Omit every picture and output the rest of the records exactly as they are.

Data for review below:

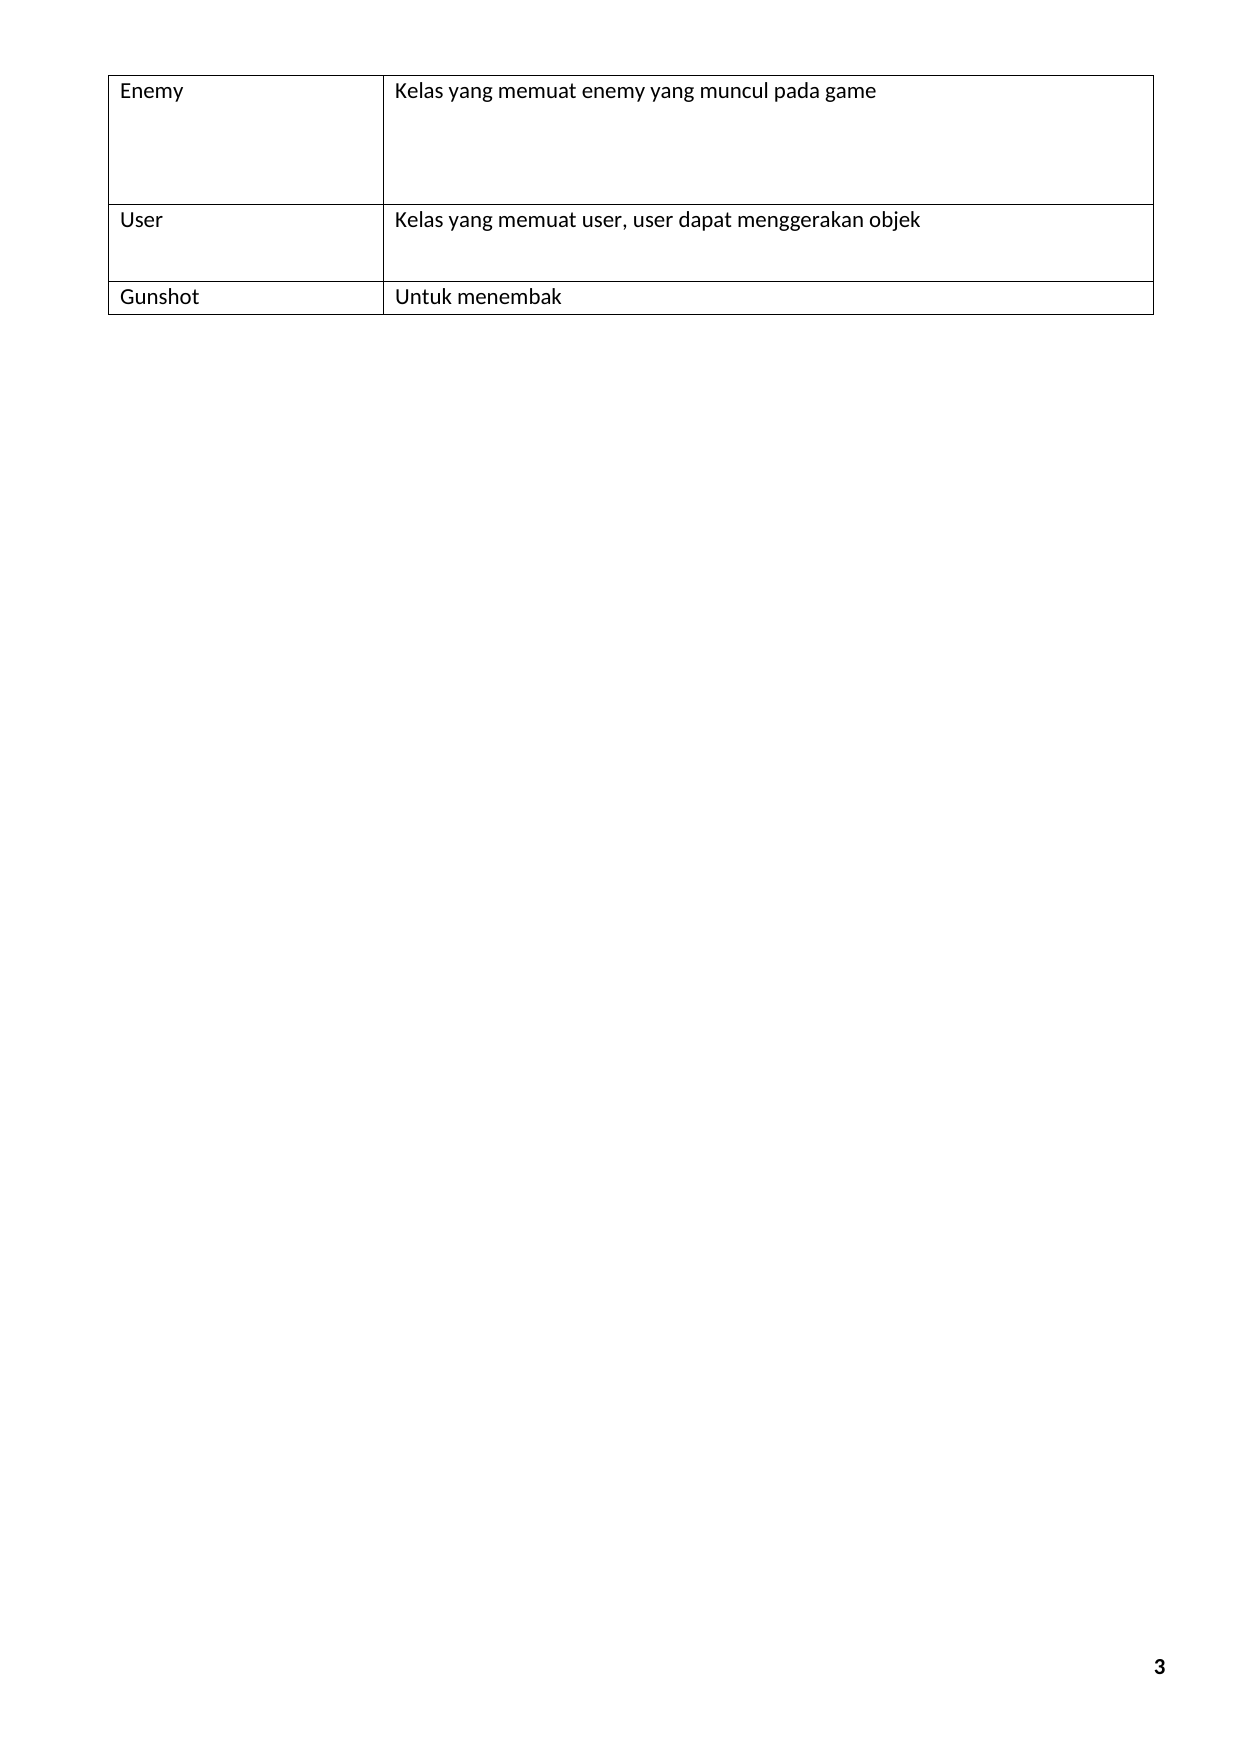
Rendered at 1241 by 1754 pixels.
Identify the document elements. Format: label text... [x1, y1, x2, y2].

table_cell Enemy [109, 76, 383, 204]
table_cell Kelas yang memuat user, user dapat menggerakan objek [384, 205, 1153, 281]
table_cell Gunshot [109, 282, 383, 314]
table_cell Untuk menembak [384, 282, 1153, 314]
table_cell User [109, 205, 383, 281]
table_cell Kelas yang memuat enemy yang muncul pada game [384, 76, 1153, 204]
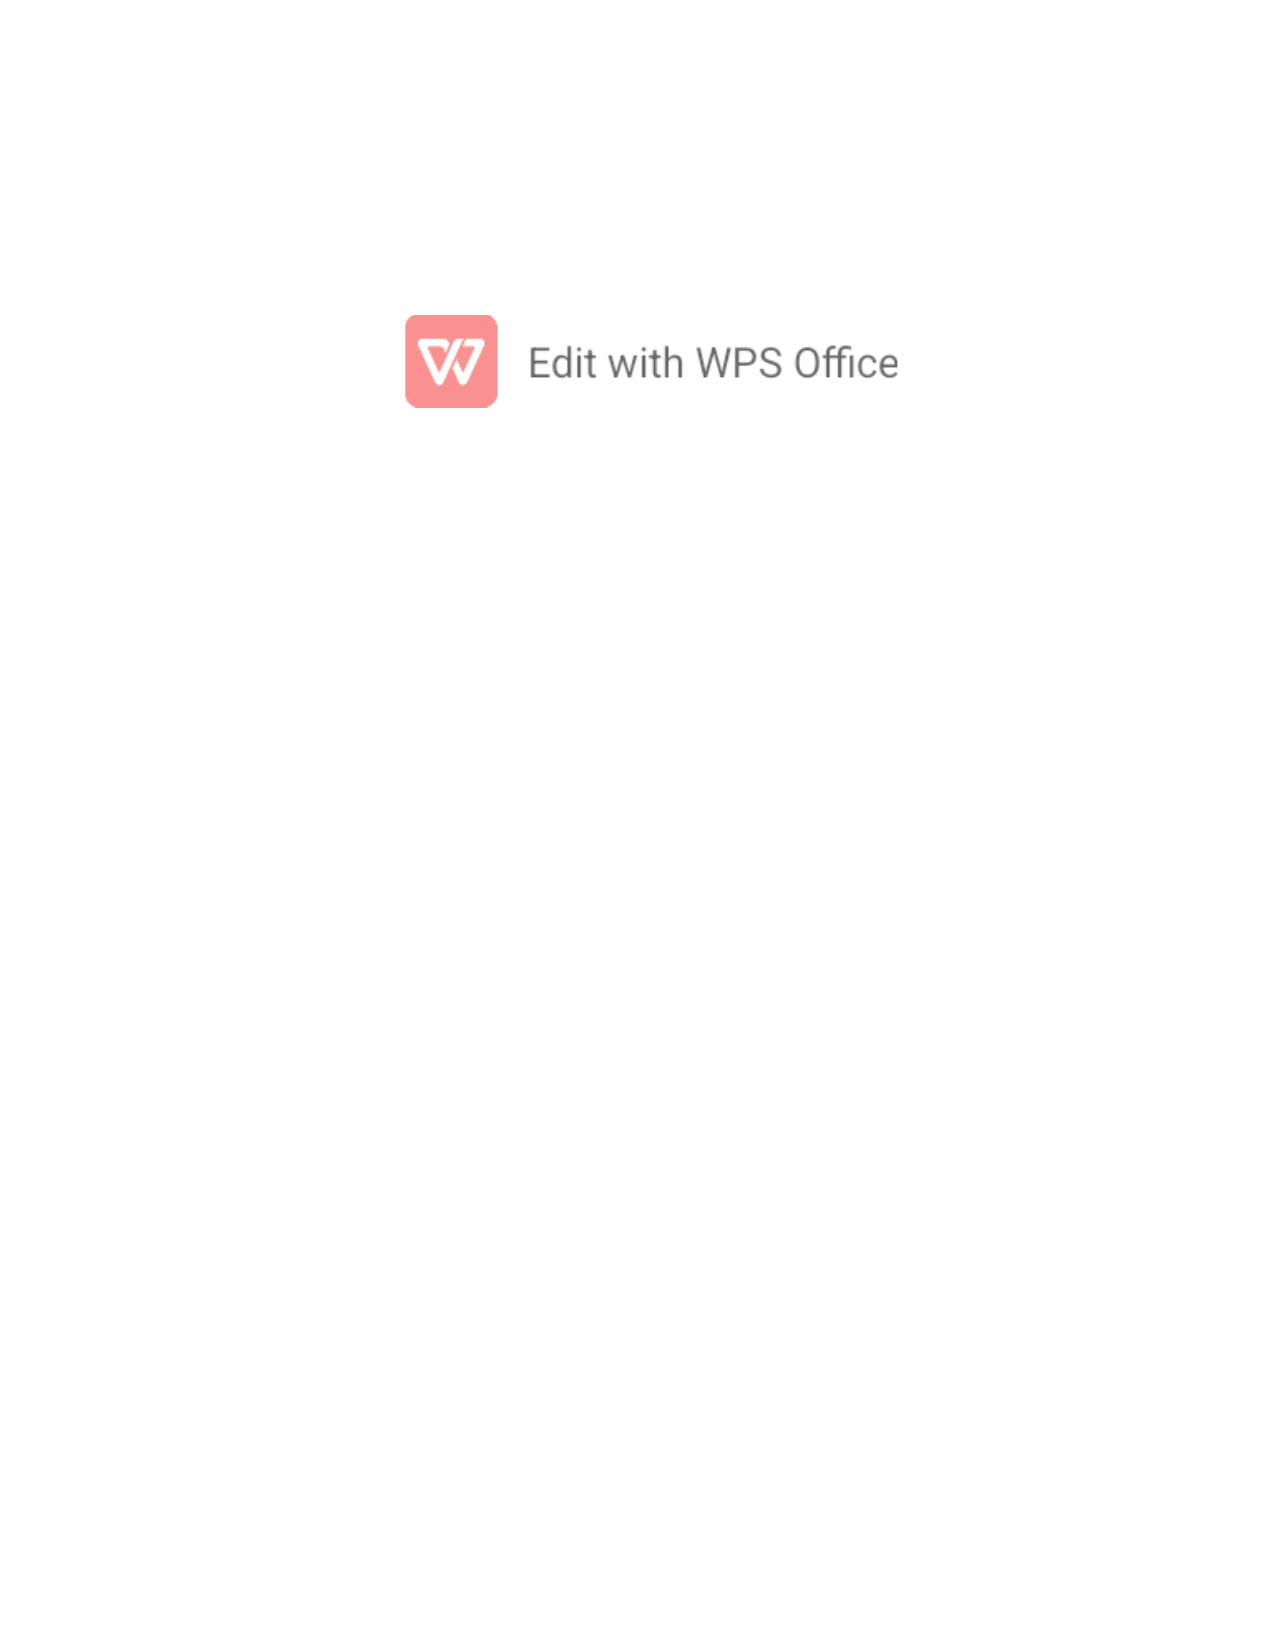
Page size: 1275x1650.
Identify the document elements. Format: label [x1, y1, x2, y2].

End of Data for review.

◆ **Answer to the exercise**:
Rendered at 1241 by 1754 pixels.
Identify the document elements. Format: label text... [x1, y1, x2, y2].

table_cell Enemy [109, 76, 383, 204]
table_cell Kelas yang memuat user, user dapat menggerakan objek [384, 205, 1153, 281]
table_cell Gunshot [109, 282, 383, 314]
table_cell Untuk menembak [384, 282, 1153, 314]
table_cell User [109, 205, 383, 281]
table_cell Kelas yang memuat enemy yang muncul pada game [384, 76, 1153, 204]
Page size: 1275x1650.
Identify the document elements. Format: label [x1, y1, x2, y2].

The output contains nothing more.